> EXERCISE DATA:
· · · ·

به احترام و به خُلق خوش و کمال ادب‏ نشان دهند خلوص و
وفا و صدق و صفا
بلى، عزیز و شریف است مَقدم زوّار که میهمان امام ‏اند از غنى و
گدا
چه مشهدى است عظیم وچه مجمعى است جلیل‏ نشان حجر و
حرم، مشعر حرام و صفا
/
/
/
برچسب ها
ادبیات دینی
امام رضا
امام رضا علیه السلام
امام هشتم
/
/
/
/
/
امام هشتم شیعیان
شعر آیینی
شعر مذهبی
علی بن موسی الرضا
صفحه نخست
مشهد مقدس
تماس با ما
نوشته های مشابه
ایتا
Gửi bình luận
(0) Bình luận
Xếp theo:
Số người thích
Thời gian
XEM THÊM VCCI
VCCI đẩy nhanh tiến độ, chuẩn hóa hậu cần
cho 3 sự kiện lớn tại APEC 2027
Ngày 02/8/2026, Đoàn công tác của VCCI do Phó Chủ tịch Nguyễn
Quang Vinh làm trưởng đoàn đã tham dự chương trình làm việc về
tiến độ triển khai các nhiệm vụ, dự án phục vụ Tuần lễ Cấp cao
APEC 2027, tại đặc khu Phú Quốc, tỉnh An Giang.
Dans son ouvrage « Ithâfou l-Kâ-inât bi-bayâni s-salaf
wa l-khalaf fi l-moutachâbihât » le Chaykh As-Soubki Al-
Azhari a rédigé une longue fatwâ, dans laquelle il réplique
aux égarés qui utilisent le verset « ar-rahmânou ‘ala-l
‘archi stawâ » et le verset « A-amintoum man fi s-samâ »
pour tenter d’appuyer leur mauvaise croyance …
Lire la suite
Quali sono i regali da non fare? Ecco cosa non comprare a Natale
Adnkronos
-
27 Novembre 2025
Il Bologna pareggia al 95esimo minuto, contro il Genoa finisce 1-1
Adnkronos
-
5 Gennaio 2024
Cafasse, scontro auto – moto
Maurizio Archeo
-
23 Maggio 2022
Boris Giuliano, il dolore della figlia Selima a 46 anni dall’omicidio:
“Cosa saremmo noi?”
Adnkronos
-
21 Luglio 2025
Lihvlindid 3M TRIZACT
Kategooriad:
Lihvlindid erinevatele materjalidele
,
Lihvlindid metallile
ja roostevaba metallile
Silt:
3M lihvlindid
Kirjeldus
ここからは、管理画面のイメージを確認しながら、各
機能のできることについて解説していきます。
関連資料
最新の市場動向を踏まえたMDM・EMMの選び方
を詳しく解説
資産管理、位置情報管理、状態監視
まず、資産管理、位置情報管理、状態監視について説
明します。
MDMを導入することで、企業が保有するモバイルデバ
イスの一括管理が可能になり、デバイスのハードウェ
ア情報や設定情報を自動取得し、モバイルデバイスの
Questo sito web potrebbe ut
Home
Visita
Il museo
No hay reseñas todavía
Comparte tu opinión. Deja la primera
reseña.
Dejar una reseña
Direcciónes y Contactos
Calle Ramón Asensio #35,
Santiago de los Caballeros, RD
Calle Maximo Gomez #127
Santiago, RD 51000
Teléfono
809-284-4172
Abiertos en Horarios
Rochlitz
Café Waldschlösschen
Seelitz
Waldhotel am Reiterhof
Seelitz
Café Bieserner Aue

· · · ·

> TASK TO CARRY OUT: Every entry above should be duplicated exactly.

> TASK RESULT:
به احترام و به خُلق خوش و کمال ادب‏ نشان دهند خلوص و
وفا و صدق و صفا
بلى، عزیز و شریف است مَقدم زوّار که میهمان امام ‏اند از غنى و
گدا
چه مشهدى است عظیم وچه مجمعى است جلیل‏ نشان حجر و
حرم، مشعر حرام و صفا
/
/
/
برچسب ها
ادبیات دینی
امام رضا
امام رضا علیه السلام
امام هشتم
/
/
/
/
/
امام هشتم شیعیان
شعر آیینی
شعر مذهبی
علی بن موسی الرضا
صفحه نخست
مشهد مقدس
تماس با ما
نوشته های مشابه
ایتا
Gửi bình luận
(0) Bình luận
Xếp theo:
Số người thích
Thời gian
XEM THÊM VCCI
VCCI đẩy nhanh tiến độ, chuẩn hóa hậu cần
cho 3 sự kiện lớn tại APEC 2027
Ngày 02/8/2026, Đoàn công tác của VCCI do Phó Chủ tịch Nguyễn
Quang Vinh làm trưởng đoàn đã tham dự chương trình làm việc về
tiến độ triển khai các nhiệm vụ, dự án phục vụ Tuần lễ Cấp cao
APEC 2027, tại đặc khu Phú Quốc, tỉnh An Giang.
Dans son ouvrage « Ithâfou l-Kâ-inât bi-bayâni s-salaf
wa l-khalaf fi l-moutachâbihât » le Chaykh As-Soubki Al-
Azhari a rédigé une longue fatwâ, dans laquelle il réplique
aux égarés qui utilisent le verset « ar-rahmânou ‘ala-l
‘archi stawâ » et le verset « A-amintoum man fi s-samâ »
pour tenter d’appuyer leur mauvaise croyance …
Lire la suite
Quali sono i regali da non fare? Ecco cosa non comprare a Natale
Adnkronos
-
27 Novembre 2025
Il Bologna pareggia al 95esimo minuto, contro il Genoa finisce 1-1
Adnkronos
-
5 Gennaio 2024
Cafasse, scontro auto – moto
Maurizio Archeo
-
23 Maggio 2022
Boris Giuliano, il dolore della figlia Selima a 46 anni dall’omicidio:
“Cosa saremmo noi?”
Adnkronos
-
21 Luglio 2025
Lihvlindid 3M TRIZACT
Kategooriad:
Lihvlindid erinevatele materjalidele
,
Lihvlindid metallile
ja roostevaba metallile
Silt:
3M lihvlindid
Kirjeldus
ここからは、管理画面のイメージを確認しながら、各
機能のできることについて解説していきます。
関連資料
最新の市場動向を踏まえたMDM・EMMの選び方
を詳しく解説
資産管理、位置情報管理、状態監視
まず、資産管理、位置情報管理、状態監視について説
明します。
MDMを導入することで、企業が保有するモバイルデバ
イスの一括管理が可能になり、デバイスのハードウェ
ア情報や設定情報を自動取得し、モバイルデバイスの
Questo sito web potrebbe ut
Home
Visita
Il museo
No hay reseñas todavía
Comparte tu opinión. Deja la primera
reseña.
Dejar una reseña
Direcciónes y Contactos
Calle Ramón Asensio #35,
Santiago de los Caballeros, RD
Calle Maximo Gomez #127
Santiago, RD 51000
Teléfono
809-284-4172
Abiertos en Horarios
Rochlitz
Café Waldschlösschen
Seelitz
Waldhotel am Reiterhof
Seelitz
Café Bieserner Aue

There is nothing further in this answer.